**TRY IT**
Find every line in the entries below that contains the word "nearest" and copy each of those lines.

Chart analysis data:
########################################
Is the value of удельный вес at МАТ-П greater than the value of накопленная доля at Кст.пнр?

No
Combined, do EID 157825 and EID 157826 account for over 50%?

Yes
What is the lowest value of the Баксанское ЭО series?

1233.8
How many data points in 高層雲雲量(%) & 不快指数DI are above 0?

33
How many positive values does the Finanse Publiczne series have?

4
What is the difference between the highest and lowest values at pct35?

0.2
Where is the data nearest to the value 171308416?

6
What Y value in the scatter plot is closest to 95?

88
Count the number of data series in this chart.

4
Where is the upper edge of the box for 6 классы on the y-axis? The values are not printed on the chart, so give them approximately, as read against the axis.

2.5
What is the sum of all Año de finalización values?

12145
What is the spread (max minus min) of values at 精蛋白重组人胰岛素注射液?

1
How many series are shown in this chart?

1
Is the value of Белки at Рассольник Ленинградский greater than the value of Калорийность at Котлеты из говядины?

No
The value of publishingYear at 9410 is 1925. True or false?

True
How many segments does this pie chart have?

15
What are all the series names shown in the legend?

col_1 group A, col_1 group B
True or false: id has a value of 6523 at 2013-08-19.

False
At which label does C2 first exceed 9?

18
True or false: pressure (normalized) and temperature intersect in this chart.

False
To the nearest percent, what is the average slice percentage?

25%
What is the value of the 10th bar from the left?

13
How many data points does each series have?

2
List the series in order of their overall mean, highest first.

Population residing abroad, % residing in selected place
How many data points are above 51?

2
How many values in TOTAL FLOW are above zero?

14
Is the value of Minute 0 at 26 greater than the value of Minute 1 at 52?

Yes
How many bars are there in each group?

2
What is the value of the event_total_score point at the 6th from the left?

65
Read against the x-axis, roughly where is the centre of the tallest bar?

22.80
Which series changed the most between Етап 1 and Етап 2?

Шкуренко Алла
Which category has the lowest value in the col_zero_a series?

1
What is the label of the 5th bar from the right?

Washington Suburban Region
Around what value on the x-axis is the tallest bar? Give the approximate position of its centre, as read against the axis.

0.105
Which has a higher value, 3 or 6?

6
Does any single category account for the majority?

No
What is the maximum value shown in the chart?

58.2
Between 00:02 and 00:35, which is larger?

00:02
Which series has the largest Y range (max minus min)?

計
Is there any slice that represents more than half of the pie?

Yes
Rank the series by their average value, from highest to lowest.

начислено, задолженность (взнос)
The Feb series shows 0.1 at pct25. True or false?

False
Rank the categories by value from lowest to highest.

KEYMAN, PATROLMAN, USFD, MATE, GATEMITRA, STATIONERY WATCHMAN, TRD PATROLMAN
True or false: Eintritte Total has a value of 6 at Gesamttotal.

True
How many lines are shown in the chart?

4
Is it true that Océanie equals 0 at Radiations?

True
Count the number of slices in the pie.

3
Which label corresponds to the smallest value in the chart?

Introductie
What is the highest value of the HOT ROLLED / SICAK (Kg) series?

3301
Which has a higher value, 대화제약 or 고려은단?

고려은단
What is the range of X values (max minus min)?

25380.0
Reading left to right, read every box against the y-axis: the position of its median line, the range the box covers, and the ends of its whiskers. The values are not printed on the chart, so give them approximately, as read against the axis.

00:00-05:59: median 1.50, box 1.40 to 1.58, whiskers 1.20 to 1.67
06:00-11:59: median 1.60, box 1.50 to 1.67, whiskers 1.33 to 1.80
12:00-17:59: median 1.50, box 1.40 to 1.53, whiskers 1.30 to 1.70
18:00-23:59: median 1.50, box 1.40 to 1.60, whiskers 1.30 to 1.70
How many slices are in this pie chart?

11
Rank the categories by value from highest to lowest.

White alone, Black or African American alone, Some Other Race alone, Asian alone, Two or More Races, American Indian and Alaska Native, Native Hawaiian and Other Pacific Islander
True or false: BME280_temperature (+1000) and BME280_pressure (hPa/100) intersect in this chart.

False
########################################
**ANSWER TO THIS EXERCISE**
Where is the data nearest to the value 171308416?
To the nearest percent, what is the average slice percentage?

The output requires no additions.